Google doesn't help much. I did a search for "Quebec City" and "dingbats",
but it just came back with a listing of all the members of the National
Assembly... (that's a Canadian joke, by the way).

...Paul

>-----Original Message-----
>From: 81attendees-bounces@ietf.org [mailto:81attendees-bounces@ietf.org]
>On Behalf Of Worley, Dale R (Dale)
>Sent: Tuesday, August 09, 2011 1:20 PM
>To: 81attendees@ietf.org
>Subject: Re: [81attendees] What is it at the bottom of restaurant
>receipts?
>
>Comparing a few receipts, I've so far discovered:
>
>There are always 12 dingbats in the row.
>
>There are never duplicates on a single receipt.  This suggests that the
>dingbats are not a direct transcription of information, but rather
>statistically random.
>
>One can easily stack 5 receipts (60 dingbats) and see no duplicates.

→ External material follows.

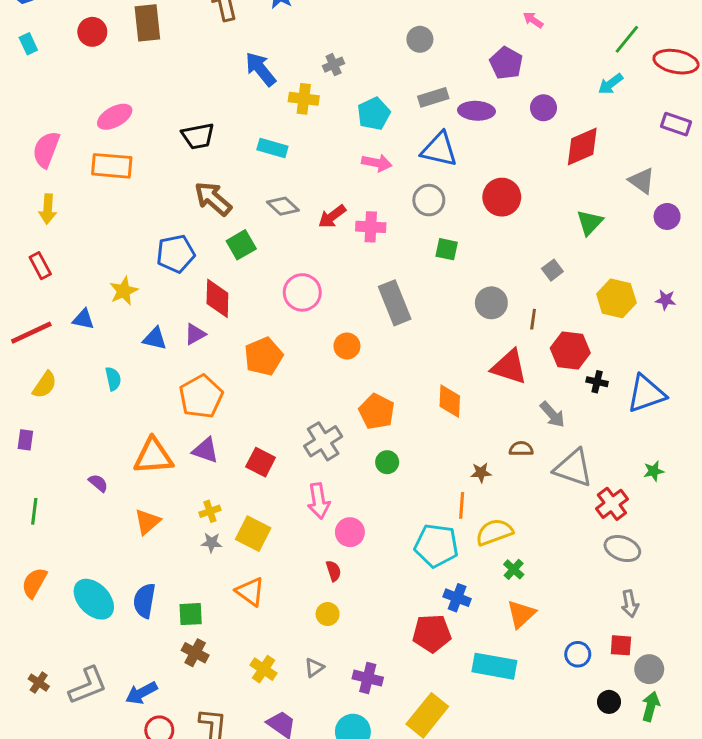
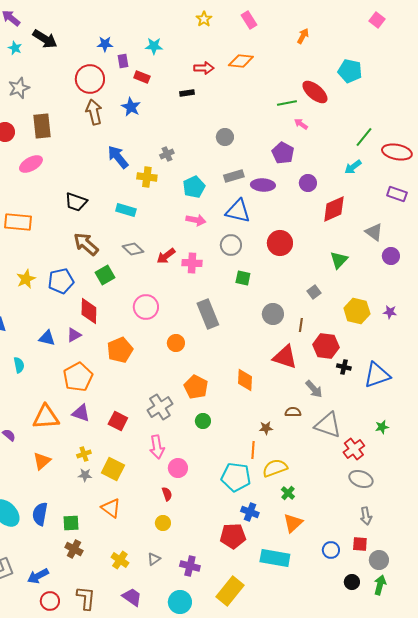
pink ellipse: (115, 117) -> (31, 164), moved
black trapezoid: (198, 136) -> (76, 202), turned 30
yellow star: (124, 291) -> (26, 279), moved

>This suggests (via the birthday paradox) that there are more than 60^2 =
>3600 dingbats that are commonly used.
>
>My current guess is that there are 4096 dingbats representing 12 bits
>each, and the line represents 12 * 12 = 144 bits that are either a hash
>or a digital signature of the data in the hash.  The dingbats are
>probably to be visually compared by a human with a similar display that
>is computed by a government device from the data on the receipt.
>
>Curiously, on one receipt I have, the dingbat row consists of a sequence
>of 6 dingbats repeated twice, which seems to me to be very unlikely.